Galyaviev, who had no clear motives for the attack, was detained and will reportedly undergo a psychiatric examination. His social media posts of May 11 warning of the attack were seen by a handful of people before being deleted by the moderators.
As to the motive, it is pretty clear Glyaviev is a deeply troubled young man . A video of his debriefing was leaked online that shows him ranting and claiming to be god.
In a moving act of heroism the 26-year-old English teacher Elvira Ignatieva from the school shoved some children behind her to save them and was gunned down herself.
Shortly after the attack President Vladimir Putin ordered the revision of the legislation that regulates civic use of certain firearms. Kremlin press secretary Dmitry Peskov commented that some military-grade assault rifles are being registered and sold as hunting weapons, as cited by Vedomosti daily.
Vedomosti reminds that after the last mass school shooting in Kerch in 2018 that left 21 people dead it had already been proposed that the age of firearm acquisition be raised from 18 to 21, but the amendments have not been passed.
Other failed amendments proposed in 2018 included declining firearm licences to those found guilty of minor misdemeanours such as hooliganism and drinking alcohol in public places.

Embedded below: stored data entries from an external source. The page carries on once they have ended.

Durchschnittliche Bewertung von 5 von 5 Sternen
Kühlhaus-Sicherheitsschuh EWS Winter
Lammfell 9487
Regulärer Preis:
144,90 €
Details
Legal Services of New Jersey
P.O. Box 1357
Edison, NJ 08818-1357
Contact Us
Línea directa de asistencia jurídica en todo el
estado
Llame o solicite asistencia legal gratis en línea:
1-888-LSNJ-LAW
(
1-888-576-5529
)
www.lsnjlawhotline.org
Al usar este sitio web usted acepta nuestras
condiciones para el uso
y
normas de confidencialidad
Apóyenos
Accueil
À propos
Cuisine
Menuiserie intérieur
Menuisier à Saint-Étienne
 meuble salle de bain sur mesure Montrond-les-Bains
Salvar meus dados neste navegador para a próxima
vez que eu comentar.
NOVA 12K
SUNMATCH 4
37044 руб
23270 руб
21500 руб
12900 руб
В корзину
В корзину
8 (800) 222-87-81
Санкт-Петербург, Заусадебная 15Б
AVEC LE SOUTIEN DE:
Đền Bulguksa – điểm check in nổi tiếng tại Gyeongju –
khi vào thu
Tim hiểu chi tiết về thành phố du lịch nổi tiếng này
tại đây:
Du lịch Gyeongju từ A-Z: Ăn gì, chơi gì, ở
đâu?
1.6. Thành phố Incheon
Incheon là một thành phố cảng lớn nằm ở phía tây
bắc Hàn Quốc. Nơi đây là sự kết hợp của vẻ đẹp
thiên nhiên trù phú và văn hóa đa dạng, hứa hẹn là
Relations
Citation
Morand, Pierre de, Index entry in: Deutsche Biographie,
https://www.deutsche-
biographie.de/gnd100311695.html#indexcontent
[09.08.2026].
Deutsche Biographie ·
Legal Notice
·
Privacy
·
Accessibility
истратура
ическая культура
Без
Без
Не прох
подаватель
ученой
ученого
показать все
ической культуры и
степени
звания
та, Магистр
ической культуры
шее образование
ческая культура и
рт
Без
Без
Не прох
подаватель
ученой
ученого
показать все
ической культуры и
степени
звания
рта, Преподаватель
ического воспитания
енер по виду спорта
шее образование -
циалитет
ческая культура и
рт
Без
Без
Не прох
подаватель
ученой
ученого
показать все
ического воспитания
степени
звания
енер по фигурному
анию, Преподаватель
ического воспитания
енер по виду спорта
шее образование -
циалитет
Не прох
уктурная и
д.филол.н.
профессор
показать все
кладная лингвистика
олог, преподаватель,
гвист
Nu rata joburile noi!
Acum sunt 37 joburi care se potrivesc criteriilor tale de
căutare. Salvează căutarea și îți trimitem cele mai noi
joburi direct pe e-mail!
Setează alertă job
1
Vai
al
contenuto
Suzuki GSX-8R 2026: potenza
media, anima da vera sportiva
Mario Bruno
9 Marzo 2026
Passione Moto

Analysts and industry experts surveyed by Vedomosti note that the most promising development was creating a consolidated database managed by the National Guard (Rosgrardiya), which would also automatically flag law enforcement and relevant healthcare information for firearm licencees. The creation of the database is still in progress.
Other measures that could help prevent mass school shootings are mandatory screenings of security personnel employed in education institutions.